U.S. policymakers constantly put the future of U.S.-S.A. relations on the foundation of market liberalization. This narrows the path dangerously. It ignores the powerful social demand for poverty reduction that was an integral part of the movement that destroyed apartheid rule. It denies validity to the many creative policy proposals developed in South Africa as that young country grapples with the conflicting demands of growing the economy and redistributing resources to achieve social justice.

The U.S. and other western powers, together with the World Bank, have had a chilling effect on economic policy debate in South Africa. In 1994 the ANC’s socioeconomic policy document for the final elimination of apartheid described development as “active involvement and growing empowerment.” The Reconstruction and Development Program (RDP) outlined the role of the government in building the economy, creating jobs, and seeking cooperation with regional neighbors. It was vibrant with ideas about how a people, when mobilized, might begin to address massive social inequalities.

Only two years later South Africa’s Ministry of Finance produced a new document entitled Growth, Employment, and Redistribution: A Macroeconomic Strategy. In outlining its strategy for rebuilding and restructuring the economy, popular participation language has disappeared. In its stead are the guidelines for privatization of significant state-owned sectors, including telecommunications and transport, as well as frequent references to the need to “achieve an appropriately structured flexibility within the collective bargaining system”—a warning to the labor movement not to engage in excessive demands.

Indeed, corporate pressures within South Africa and from the U.S. and other western governments led to the elimination of a separate RDP office in 1996. South African writer Daria Caliguire concluded that this move will in effect downgrade the importance of reconstruction and development in government policy discussions. “The dismantling of the RDP office,” Caliguire wrote, “indicates that economic growth, rather than redistribution, has won the day as a national primary tool for change.”

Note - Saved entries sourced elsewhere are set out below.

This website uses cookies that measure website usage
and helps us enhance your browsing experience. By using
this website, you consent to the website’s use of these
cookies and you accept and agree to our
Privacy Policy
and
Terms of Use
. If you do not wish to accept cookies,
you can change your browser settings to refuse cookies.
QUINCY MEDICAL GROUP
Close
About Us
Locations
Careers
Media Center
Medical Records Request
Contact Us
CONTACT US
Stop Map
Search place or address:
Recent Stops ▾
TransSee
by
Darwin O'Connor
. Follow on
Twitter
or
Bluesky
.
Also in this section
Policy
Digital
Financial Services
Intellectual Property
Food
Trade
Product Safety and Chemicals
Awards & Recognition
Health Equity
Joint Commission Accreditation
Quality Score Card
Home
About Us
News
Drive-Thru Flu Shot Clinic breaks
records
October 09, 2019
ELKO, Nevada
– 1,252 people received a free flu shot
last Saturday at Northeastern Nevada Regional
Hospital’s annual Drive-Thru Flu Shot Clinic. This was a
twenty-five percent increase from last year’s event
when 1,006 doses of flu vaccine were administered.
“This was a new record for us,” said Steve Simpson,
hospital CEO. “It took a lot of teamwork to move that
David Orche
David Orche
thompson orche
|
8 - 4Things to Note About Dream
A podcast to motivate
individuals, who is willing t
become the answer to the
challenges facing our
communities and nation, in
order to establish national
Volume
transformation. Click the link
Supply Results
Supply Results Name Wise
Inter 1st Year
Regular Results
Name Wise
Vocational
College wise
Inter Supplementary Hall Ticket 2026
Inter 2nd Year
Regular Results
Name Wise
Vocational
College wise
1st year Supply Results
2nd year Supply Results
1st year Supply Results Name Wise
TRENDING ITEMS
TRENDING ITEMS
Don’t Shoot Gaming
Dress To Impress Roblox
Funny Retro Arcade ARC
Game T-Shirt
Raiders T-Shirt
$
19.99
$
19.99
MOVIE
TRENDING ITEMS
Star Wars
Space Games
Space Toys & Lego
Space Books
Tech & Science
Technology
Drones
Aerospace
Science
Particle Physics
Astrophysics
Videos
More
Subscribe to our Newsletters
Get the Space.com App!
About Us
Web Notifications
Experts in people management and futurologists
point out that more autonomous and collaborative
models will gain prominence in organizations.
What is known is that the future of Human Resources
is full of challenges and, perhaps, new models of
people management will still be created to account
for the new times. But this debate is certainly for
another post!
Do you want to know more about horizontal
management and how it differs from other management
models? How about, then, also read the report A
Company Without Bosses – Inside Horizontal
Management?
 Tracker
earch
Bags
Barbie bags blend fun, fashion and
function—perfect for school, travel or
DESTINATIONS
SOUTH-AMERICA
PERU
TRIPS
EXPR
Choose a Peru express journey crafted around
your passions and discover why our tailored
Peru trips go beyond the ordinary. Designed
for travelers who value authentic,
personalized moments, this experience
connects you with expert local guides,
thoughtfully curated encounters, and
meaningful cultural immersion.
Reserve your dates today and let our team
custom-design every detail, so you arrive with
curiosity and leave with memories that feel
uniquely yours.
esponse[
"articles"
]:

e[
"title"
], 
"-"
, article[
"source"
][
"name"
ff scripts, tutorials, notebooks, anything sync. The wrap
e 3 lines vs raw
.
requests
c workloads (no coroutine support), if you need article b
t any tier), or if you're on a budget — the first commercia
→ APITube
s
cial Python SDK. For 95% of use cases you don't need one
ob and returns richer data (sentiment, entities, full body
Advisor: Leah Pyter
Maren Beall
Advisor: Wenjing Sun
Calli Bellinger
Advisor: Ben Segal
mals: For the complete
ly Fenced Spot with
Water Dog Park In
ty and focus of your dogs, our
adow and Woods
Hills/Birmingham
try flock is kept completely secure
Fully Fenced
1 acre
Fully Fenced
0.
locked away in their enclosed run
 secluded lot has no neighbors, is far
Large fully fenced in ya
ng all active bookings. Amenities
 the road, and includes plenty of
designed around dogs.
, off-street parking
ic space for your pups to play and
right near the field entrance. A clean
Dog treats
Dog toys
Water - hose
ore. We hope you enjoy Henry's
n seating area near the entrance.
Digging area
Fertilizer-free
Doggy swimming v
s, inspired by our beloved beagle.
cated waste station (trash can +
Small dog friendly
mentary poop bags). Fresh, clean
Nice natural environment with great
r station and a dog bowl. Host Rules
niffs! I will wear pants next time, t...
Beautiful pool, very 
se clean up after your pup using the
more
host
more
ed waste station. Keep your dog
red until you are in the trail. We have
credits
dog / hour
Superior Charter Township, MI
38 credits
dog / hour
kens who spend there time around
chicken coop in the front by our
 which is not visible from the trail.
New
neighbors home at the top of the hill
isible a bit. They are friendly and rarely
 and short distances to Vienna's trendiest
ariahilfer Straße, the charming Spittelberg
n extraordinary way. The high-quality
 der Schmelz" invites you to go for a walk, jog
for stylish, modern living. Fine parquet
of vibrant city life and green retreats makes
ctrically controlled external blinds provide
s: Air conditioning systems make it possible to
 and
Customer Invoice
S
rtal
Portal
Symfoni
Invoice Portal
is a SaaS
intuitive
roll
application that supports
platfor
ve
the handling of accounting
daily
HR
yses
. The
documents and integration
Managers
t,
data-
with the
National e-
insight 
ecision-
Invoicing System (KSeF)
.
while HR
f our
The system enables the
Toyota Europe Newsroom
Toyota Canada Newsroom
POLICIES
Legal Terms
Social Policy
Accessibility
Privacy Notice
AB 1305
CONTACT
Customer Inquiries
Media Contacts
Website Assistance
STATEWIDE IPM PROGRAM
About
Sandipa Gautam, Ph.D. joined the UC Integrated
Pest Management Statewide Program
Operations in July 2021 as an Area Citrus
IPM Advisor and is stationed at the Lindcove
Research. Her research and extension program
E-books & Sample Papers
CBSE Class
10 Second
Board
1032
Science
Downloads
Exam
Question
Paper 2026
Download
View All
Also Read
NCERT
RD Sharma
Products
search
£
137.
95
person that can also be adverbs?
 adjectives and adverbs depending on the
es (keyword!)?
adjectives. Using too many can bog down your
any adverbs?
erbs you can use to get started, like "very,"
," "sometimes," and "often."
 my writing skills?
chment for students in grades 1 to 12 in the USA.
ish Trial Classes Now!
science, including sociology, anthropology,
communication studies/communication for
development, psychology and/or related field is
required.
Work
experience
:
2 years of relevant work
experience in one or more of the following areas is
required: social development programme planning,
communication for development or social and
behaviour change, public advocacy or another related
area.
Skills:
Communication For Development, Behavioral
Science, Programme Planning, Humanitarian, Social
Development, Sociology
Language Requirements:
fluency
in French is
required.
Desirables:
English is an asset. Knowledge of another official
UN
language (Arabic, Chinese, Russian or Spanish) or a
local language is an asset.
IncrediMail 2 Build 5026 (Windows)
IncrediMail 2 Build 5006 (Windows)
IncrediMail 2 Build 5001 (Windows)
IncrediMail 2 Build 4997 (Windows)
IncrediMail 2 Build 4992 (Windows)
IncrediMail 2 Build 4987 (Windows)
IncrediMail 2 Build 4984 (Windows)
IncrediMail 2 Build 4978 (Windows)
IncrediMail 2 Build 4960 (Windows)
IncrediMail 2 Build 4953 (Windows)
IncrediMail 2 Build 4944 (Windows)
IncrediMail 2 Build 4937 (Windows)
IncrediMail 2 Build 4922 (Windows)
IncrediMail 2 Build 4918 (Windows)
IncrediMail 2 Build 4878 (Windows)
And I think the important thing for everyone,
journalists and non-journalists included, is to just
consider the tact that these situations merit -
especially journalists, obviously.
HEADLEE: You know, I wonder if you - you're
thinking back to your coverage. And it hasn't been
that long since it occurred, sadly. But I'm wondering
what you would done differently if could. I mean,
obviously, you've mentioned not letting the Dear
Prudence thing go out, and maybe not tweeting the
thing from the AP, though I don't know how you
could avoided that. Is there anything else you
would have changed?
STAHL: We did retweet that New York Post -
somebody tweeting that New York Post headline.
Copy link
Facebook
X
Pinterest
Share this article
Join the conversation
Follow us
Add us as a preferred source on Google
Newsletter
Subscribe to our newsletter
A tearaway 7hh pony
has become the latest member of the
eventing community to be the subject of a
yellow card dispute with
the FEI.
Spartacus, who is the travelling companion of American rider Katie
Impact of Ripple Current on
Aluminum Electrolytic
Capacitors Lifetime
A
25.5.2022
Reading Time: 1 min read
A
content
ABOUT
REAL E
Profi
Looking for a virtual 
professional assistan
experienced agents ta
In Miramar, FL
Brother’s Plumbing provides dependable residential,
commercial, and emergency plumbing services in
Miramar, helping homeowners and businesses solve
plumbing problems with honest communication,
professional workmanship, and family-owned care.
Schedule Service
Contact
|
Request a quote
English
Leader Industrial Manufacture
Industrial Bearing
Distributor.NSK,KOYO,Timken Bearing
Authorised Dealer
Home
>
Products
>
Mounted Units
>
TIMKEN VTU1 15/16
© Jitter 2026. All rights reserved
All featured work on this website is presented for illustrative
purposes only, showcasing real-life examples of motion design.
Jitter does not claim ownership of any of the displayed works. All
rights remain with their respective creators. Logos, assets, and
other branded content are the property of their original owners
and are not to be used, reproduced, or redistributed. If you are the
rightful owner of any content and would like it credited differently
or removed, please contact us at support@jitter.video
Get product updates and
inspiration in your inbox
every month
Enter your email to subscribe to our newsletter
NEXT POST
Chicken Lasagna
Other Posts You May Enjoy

Economic redistribution is central to the final elimination of apartheid’s legacy. Since 1975 the black population’s share of total income in South Africa has been rising. Even so, the top 20 percent of the African population is getting richer, while the bottom 80 percent is getting poorer. U.S. political and economic policy has focused heavily on helping the small black middle class, in effect accelerating this dangerous trend.

The U.S. must reconsider its emphasis on building a black middle class in South Africa. The already volatile demands from South Africa’s rural and urban poor for sharing the fruits of victory will intensify unless the government and the U.S., as its major bilateral patron, are able to help provide housing, health care, schools, and jobs.

On a regional front, the U.S. is eager to encourage South Africa in its role as a surrogate regional power. To date, however, there have been only a few open disagreements, such as U.S. objections to South Africa’s continued good relations with Cuba and Libya. But an important shift in U.S. policy would give greater credence to South African positions on issues such as Nigerian democracy and the formation of an African peacekeeping force.

At the same time the U.S. should strengthen its capacity to deal with the entire southern African region, not only by expanding its bilateral relations with countries like Angola and Mozambique but also through support for the regional economic alliance, Southern African Development Community. Encouraging South African regional cooperation and integration could provide some additional reparation for the damage caused by direct U.S. intervention in countries like Angola and for apartheid South Africa’s hostile regional aggressions.